EXERCISE OBJECTIVE ▸
Every line from the one containing "食べ比べ2種セット（ソース、塩だれ）" through the end of the data is to be copied exactly, and nothing outside that range.

(Beginning of INPUT MATERIAL)

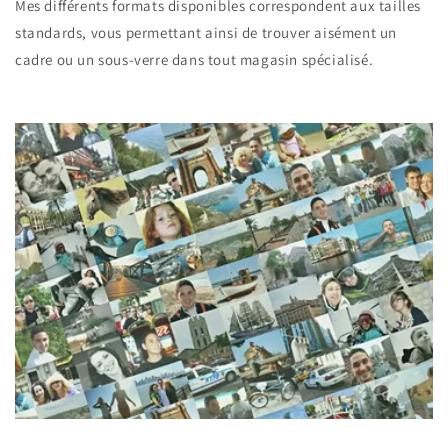
Mes différents formats disponibles correspondent aux tailles
standards, vous permettant ainsi de trouver aisément un
cadre ou un sous-verre dans tout magasin spécialisé.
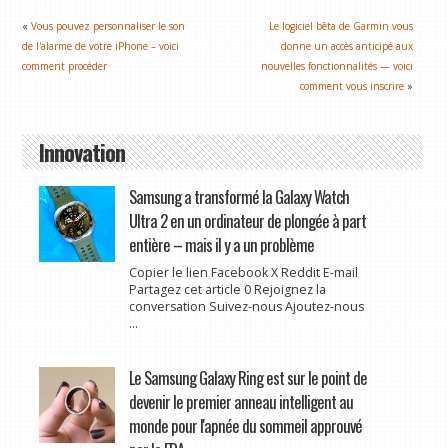
«
Vous pouvez personnaliser le son
Le logiciel bêta de Garmin vous
de l'alarme de votre iPhone – voici
donne un accès anticipé aux
comment procéder
nouvelles fonctionnalités — voici
comment vous inscrire
»
Innovation
Samsung a transformé la Galaxy Watch
Ultra 2 en un ordinateur de plongée à part
entière – mais il y a un problème
Copier le lien Facebook X Reddit E-mail
Partagez cet article 0 Rejoignez la
conversation Suivez-nous Ajoutez-nous
...
Le Samsung Galaxy Ring est sur le point de
devenir le premier anneau intelligent au
monde pour l'apnée du sommeil approuvé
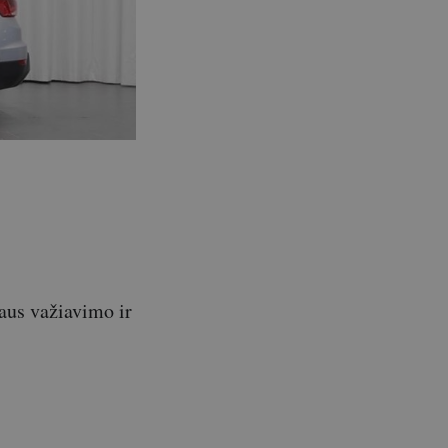
gaus važiavimo ir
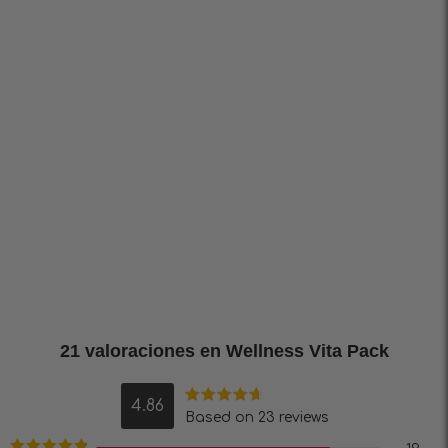
21 valoraciones en
Wellness Vita Pack
4.86
Valorado en
Based on 23 reviews
4.86
de 5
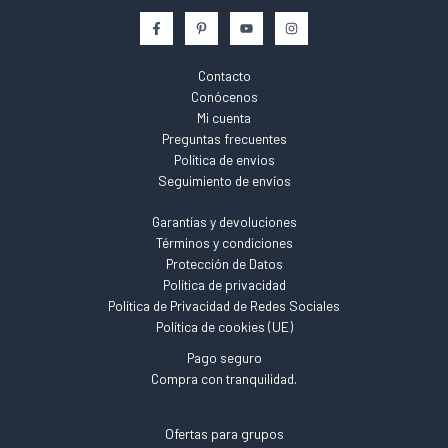
Contacto
Conócenos
Mi cuenta
Preguntas frecuentes
Política de envios
Seguimiento de envíos
Garantías y devoluciones
Términos y condiciones
Protección de Datos
Política de privacidad
Política de Privacidad de Redes Sociales
Política de cookies (UE)
Pago seguro
Compra con tranquilidad.
Ofertas para grupos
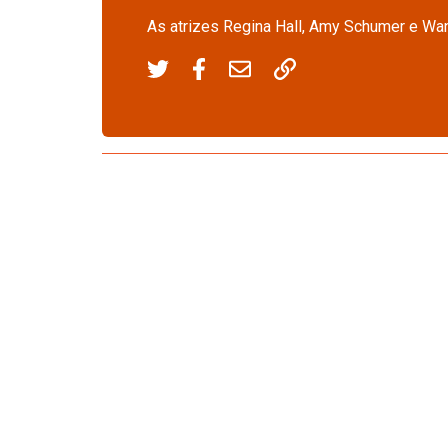
As atrizes Regina Hall, Amy Schumer e Wa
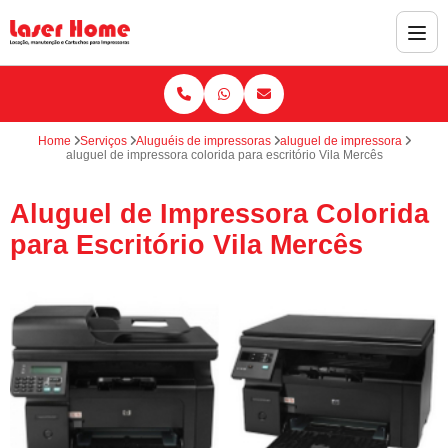
Home
Serviços
Aluguéis de impressoras
aluguel de impressora
aluguel de impressora colorida para escritório Vila Mercês
Aluguel de Impressora Colorida
para Escritório Vila Mercês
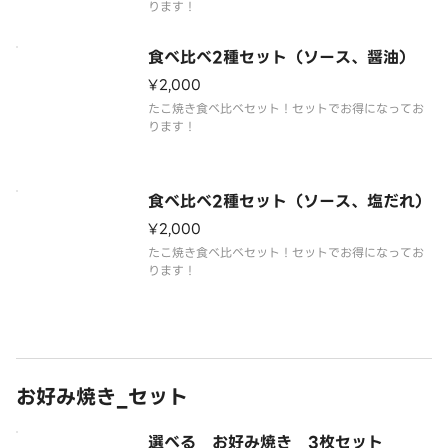
ります！
食べ比べ2種セット（ソース、醤油）
¥2,000
たこ焼き食べ比べセット！セットでお得になってお
ります！
食べ比べ2種セット（ソース、塩だれ）
¥2,000
たこ焼き食べ比べセット！セットでお得になってお
ります！
お好み焼き_セット
選べる お好み焼き 3枚セット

(End of INPUT MATERIAL)

ANSWER AREA ▸
食べ比べ2種セット（ソース、塩だれ）
¥2,000
たこ焼き食べ比べセット！セットでお得になってお
ります！
お好み焼き_セット
選べる お好み焼き 3枚セット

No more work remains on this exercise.